[Exercise instructions] Give back each line of the material that contains the word "όταν".

[Input]

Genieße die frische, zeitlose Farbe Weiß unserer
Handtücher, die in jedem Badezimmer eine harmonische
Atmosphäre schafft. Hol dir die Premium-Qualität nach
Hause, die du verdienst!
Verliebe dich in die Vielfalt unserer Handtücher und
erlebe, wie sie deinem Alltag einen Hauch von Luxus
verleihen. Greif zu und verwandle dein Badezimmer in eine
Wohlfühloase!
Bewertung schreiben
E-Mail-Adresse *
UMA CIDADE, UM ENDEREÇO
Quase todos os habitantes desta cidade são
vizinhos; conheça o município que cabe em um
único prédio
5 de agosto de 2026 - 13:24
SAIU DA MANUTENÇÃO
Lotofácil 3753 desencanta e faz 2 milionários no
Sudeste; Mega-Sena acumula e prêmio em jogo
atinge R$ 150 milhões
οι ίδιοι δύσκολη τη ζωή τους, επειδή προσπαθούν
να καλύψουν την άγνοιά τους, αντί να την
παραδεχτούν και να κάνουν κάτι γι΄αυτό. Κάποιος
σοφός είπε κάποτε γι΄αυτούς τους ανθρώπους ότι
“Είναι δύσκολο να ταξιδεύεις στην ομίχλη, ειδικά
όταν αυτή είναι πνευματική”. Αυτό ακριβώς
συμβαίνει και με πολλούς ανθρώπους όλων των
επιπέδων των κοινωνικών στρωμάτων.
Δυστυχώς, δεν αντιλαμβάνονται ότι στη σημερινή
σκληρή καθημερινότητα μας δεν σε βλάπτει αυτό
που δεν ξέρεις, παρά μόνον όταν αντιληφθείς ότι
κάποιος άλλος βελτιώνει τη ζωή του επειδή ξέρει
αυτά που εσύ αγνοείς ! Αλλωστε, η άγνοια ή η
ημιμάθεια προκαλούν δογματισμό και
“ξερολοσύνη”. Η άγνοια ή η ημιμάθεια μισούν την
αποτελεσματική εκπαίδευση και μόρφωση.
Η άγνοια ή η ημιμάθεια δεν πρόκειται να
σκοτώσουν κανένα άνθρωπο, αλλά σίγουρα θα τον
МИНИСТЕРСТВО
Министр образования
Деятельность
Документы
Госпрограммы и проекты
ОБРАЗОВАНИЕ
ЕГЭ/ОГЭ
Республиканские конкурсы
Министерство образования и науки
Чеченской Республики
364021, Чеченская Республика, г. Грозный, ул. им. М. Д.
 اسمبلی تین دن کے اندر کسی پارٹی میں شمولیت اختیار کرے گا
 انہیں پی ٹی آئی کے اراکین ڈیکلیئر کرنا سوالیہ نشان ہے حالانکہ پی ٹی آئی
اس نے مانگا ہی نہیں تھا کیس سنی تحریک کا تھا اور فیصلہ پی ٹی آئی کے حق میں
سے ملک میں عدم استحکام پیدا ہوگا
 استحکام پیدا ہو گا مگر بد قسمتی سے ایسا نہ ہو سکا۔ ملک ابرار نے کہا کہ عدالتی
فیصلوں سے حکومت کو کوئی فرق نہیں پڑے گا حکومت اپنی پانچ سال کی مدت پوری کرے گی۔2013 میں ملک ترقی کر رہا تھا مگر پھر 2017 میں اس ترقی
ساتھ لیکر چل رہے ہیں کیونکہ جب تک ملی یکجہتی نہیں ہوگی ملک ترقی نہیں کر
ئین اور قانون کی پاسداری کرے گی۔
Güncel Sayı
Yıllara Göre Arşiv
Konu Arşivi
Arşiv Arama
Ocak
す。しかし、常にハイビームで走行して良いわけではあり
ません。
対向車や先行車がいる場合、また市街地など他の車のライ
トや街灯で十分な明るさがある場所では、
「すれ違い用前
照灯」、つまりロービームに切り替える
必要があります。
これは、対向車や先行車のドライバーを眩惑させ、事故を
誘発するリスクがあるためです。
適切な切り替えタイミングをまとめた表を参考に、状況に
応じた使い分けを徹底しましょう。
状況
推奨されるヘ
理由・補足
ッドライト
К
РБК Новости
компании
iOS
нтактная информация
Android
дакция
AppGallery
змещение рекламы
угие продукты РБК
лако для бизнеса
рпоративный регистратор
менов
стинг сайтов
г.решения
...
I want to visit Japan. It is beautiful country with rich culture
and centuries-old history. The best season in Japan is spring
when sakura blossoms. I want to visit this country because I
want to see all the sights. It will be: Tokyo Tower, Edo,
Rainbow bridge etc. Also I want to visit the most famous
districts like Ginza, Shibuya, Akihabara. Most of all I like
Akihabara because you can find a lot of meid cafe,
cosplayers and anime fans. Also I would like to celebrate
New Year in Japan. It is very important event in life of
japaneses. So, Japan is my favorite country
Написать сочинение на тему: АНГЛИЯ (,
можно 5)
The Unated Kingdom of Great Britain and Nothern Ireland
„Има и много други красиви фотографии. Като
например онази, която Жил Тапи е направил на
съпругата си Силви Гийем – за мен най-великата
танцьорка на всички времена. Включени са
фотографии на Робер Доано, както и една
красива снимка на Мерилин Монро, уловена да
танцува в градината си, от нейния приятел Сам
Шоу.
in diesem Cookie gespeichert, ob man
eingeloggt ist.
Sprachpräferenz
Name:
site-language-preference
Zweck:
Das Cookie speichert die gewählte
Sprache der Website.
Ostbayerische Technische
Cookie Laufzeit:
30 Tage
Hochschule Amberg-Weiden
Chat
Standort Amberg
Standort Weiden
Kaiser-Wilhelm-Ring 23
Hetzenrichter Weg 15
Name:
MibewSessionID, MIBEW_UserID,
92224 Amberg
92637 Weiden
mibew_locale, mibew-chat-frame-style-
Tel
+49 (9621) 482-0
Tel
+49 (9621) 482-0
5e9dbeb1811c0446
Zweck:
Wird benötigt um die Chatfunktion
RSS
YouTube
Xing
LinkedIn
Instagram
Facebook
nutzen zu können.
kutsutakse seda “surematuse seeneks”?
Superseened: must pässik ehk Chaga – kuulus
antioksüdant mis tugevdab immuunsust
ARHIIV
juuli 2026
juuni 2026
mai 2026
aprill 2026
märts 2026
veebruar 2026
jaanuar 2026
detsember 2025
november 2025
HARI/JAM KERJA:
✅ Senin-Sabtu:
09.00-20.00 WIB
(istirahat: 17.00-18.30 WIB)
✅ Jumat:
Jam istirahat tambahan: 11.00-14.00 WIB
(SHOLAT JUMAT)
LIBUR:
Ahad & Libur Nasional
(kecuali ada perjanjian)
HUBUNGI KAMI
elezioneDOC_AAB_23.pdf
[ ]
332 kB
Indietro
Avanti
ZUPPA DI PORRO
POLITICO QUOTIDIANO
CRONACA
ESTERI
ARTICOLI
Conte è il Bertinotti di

[Response to this exercise]
όταν αυτή είναι πνευματική”. Αυτό ακριβώς
που δεν ξέρεις, παρά μόνον όταν αντιληφθείς ότι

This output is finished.